Chauvel, who will lead Michel et Augustin’s push into the US, regularly mentions the word “fun”. He points to the different packaging the company uses for the same SKU, a method he says helps the business interact with consumers at a time when it lacked the budget for mass-media campaigns. “We are the only one in the food industry to, when we print packaging for an SKU, we print it in four or six different versions,” he says. “It’s our first media. Of course we use social media and we start to do TV campaigns in France but our first media is our products. We sell 30m products a year so that’s 30m contacts [with consumers].
However, Michel et Augustin is stepping up its investment not just in overseas expansion but also in marketing thanks to a recent change of control at the company.
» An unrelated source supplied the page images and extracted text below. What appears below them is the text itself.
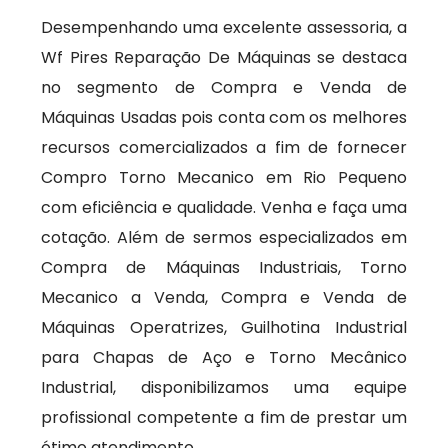
Desempenhando uma excelente assessoria, a
Wf Pires Reparação De Máquinas se destaca
no segmento de Compra e Venda de
Máquinas Usadas pois conta com os melhores
recursos comercializados a fim de fornecer
Compro Torno Mecanico em Rio Pequeno
com eficiência e qualidade. Venha e faça uma
cotação. Além de sermos especializados em
Compra de Máquinas Industriais, Torno
Mecanico a Venda, Compra e Venda de
Máquinas Operatrizes, Guilhotina Industrial
para Chapas de Aço e Torno Mecânico
Industrial, disponibilizamos uma equipe
profissional competente a fim de prestar um
ótimo atendimento.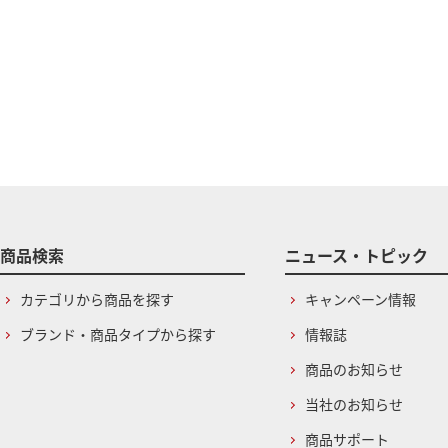
商品検索
ニュース・トピック
カテゴリから商品を探す
キャンペーン情報
ブランド・商品タイプから探す
情報誌
商品のお知らせ
当社のお知らせ
商品サポート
Last summer, French investment fund Artemis, which counts Christie’s auction house and the Chateau Latour vineyard among its assets, increased its stake in Michel et Augustin from 25% to 70%. De Rovira and Paluel-Malmont hold the other 30% of the business.
Artemis first invested in Michel et Augustin in 2008 but the fund’s fresh investment has enabled the company to move forward with its ambition to break into the US and set up a local team within the market and launch the TV push in France.
The firm will embark on another round of TV and cinema advertising in France this autumn to look to build on what Chauvel calls on the “huge potential” for the business in its domestic market.
However, Michel et Augustin is likely to add a raft of markets to its international roster, preferring in the short term to focus on entering the US.
Nevertheless, the company, which does not make its products, using third-party manufacturers, could look to start up its own production, Chauvel indicates. “We are thinking of having our own plant on a specific product – the chocolate mousse,” he says. “This is one of the best-selling products in the range now. We are approaching the critical point of doing this investment of having our own production. The first move to be a real manufacturer could be on the chocolate mousse. It could be next year.”
Over almost a decade, Michel et Augustin, with some quirky marketing and a focus on carving out premium niches and large categories, has succeeded in gaining – and retaining a foothold – in France and in select overseas markets. As is to be expected, there have been some mis-steps along the way – a move into smoothies was tried and discarded – but the company has enjoyed rapid growth and, with the backing of Artemis, is hoping to make further strides at home and abroad.